Compaq ads leave viewers to imagine product benefits

By Published on .

Marketer: Compaq Computer Corp:
Agency: FCB Worldwide, Chicago
Ad review rating: One and a half stars

Are they serious? Who's the new agency . . . "Saturday Night Live?''

The unveiling of Compaq Computer Corp.'s $350 million campaign--yes, that's almost a half billion dollars--is as pointless as it is pompous, and so generic in nature it looks like a parody of the genre.

"Where do you find inspiration?'' asks the voice-over to commence this SweetCam montage from FCB Worldwide, Chicago. "What if the things you do every day could be done with tools so intuitive using them would be like riding a bike?''

Let's pause here for a moment. At this stage, the ad has been illustrated with a little kid holding a butterfly, then looking at an encyclopedia entry of a butterfly beside a morticed inset view of a DNA double helix. A thousand different advertisers could be at work here, including every computer manufacturer, every software developer, every consultant, every educational institution, every biotech company, Raid, Black & Decker and Schwinn.

Furthermore, like this column, the ad has begun with two questions. It is axiomatic that beginning with a question is a dangerous thing, because if the audience isn't immediately intrigued, they will pay zero attention to the answer. Ad Review can take the risk because the stakes are small; if you're bored with us, you can turn to Photo Review and see a bunch of half-in-the-bag magazine reps posing with vacant-looking semi-celebrities.

If you're bored with a $350 million advertising campaign, on the other hand, someone soon will be departing to "pursue personal interests.''

So, whatever comes next in this introductory anthem had better come fast, it had better be fascinating and it had better at least open a door for someone to close a sale. Well, let's see:

"If technology becomes your silent partner,'' the voice-over continues, "imagine what you could imagine. We believe it's time to move forward beyond information technology to Imagination Technology. Welcome to the new IT from Compaq.''

The pictures, meanwhile, have attempted to flesh out the notion of "inspiration.'' We see a butterfly-shaped kite in front of a colorful outdoor mural. We see a Web site called

We see a van parked in the middle of nowhere, with a kite string attached to the body, one geek inside the vehicle and another outside unaccountably pirouetting like a drug-addled imbecile.

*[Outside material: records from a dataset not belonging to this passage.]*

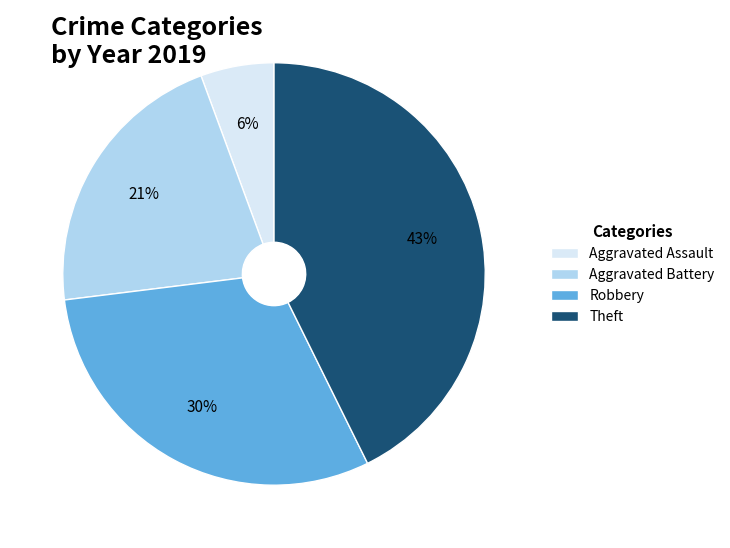

Is the sum of Theft and Aggravated Assault greater than half?

No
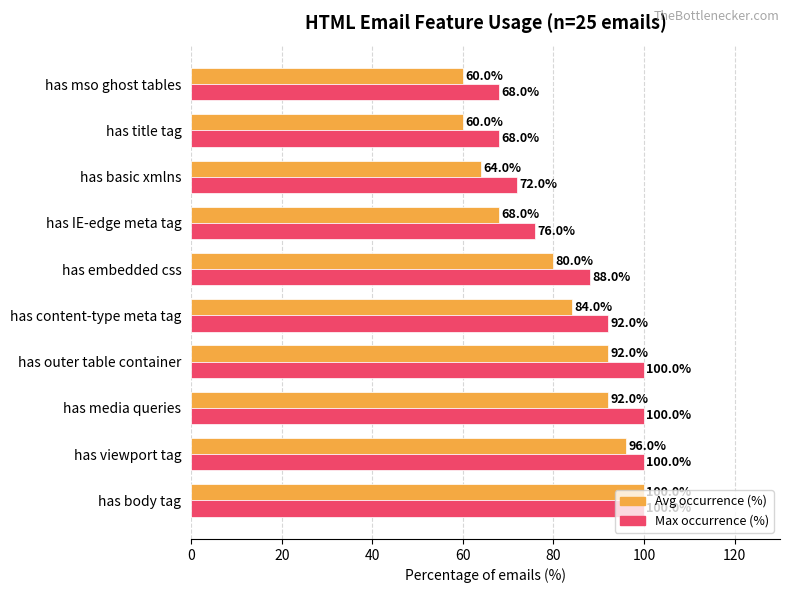

At how many categories does at least one series exceed 84?

6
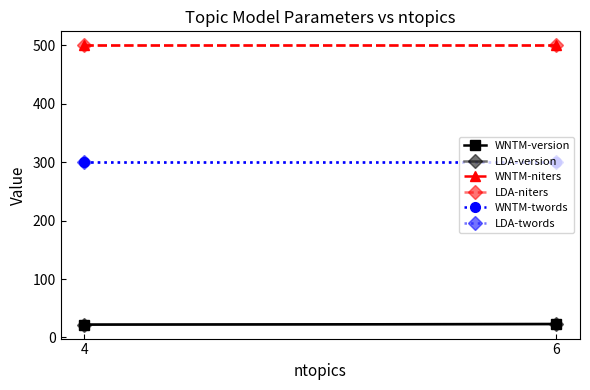

Reading right to left, extract all data points from this chart.

WNTM-version: 6=23	4=22
LDA-version: 6=23	4=22
WNTM-niters: 6=500	4=500
LDA-niters: 6=500	4=500
WNTM-twords: 6=300	4=300
LDA-twords: 6=300	4=300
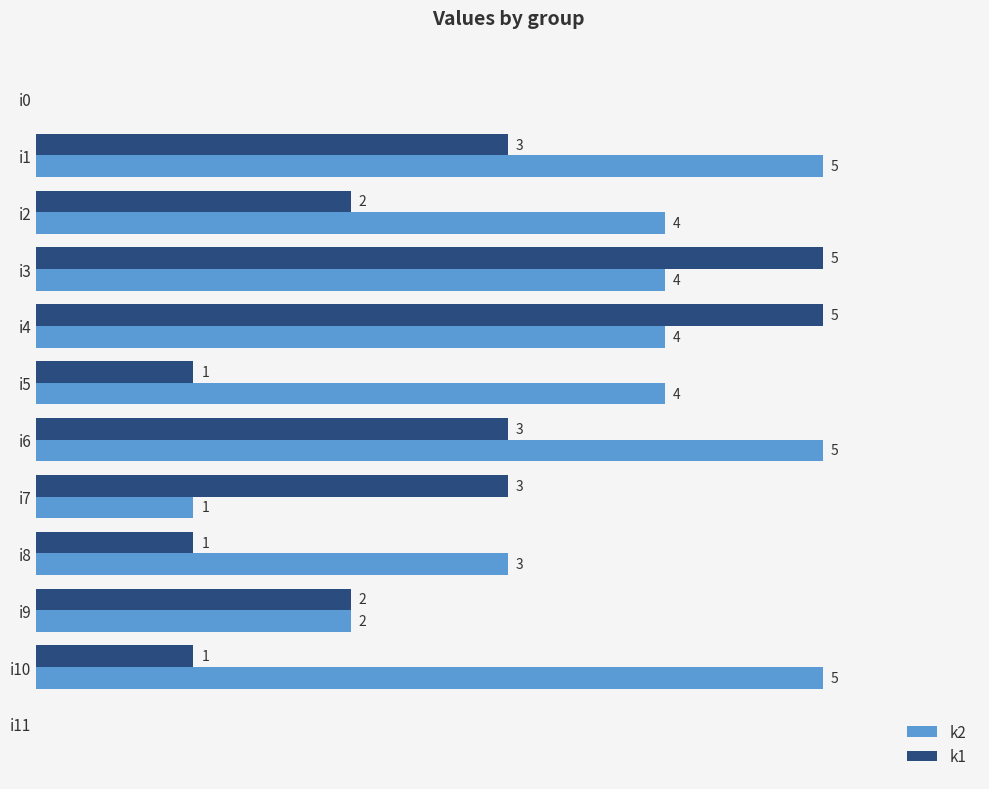

Which series changed the most between i1 and i4?

k1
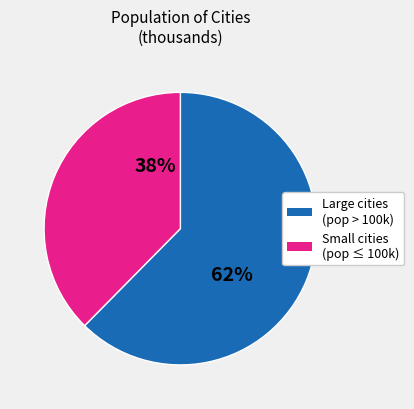

Is there any slice that represents more than half of the pie?

Yes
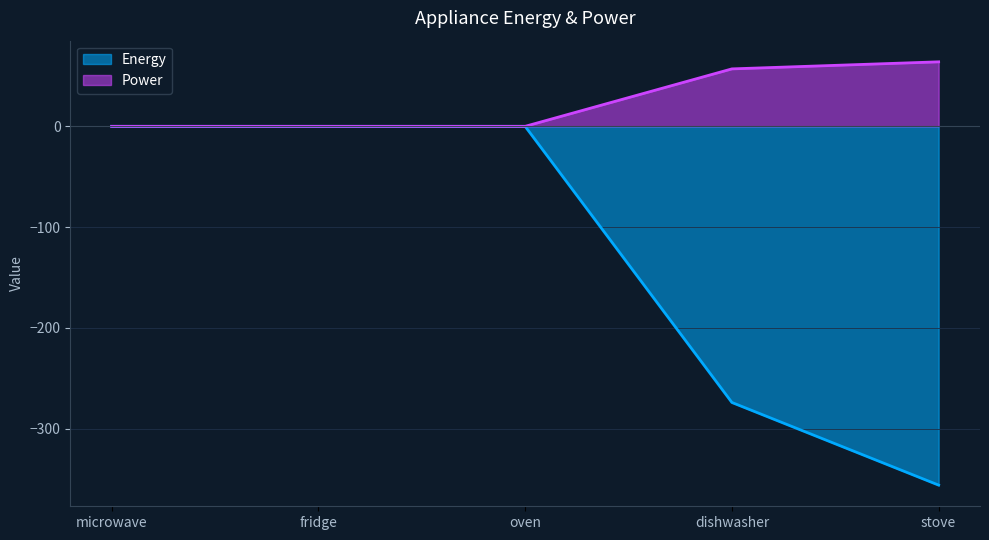

Which series has the largest total across all categories?

Power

We see an Asian securities or commodities trader using his personal digital assistant to buy something from, though God knows what.


And, finally, we see some sort of biotech laboratory where people in goggles are apparently saving mankind, perhaps with butterfly chromosomes.

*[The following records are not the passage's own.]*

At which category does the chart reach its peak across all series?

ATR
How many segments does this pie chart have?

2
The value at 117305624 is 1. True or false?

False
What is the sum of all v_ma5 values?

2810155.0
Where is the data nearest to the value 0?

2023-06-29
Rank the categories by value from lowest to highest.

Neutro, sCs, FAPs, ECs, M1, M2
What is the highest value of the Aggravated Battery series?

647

Mind you, we played this commercial 15 or 20 times in order to follow this, so we were able to divine the narrative relationship between the opening shot of the kid and the insect with what follows. But the editing and cinematography are so funky and flashily "dynamic'' that--take our word for it--no casual viewer will ever make the connection.

Imagination Technology our ass. The problem with this anthem, in fact, is that there is too much imagination and not enough information. For example, this nasty column is being written on a Compaq Presario 7470 with a big colorful sticker on it that we never bothered to remove when we bought the thing last spring.

"Solutions for sensible home computing,'' it says, and then it lists about eight of them. We won't trouble you with the specific features, but suffice to say they persuaded us to buy the computer.

This spot persuaded us to do nothing, except to heap scorn upon it.

Obviously, this is just the thematic introduction.

Presumably FCB will spend the other $340 million showing us precisely how Compaq's vision of Imagination Technology manifests itself product by product.

The question is--and, yes, we're ending with a question, too--if the anthem doesn't sell you anything, or even tell you anything, why bother to sing it at all?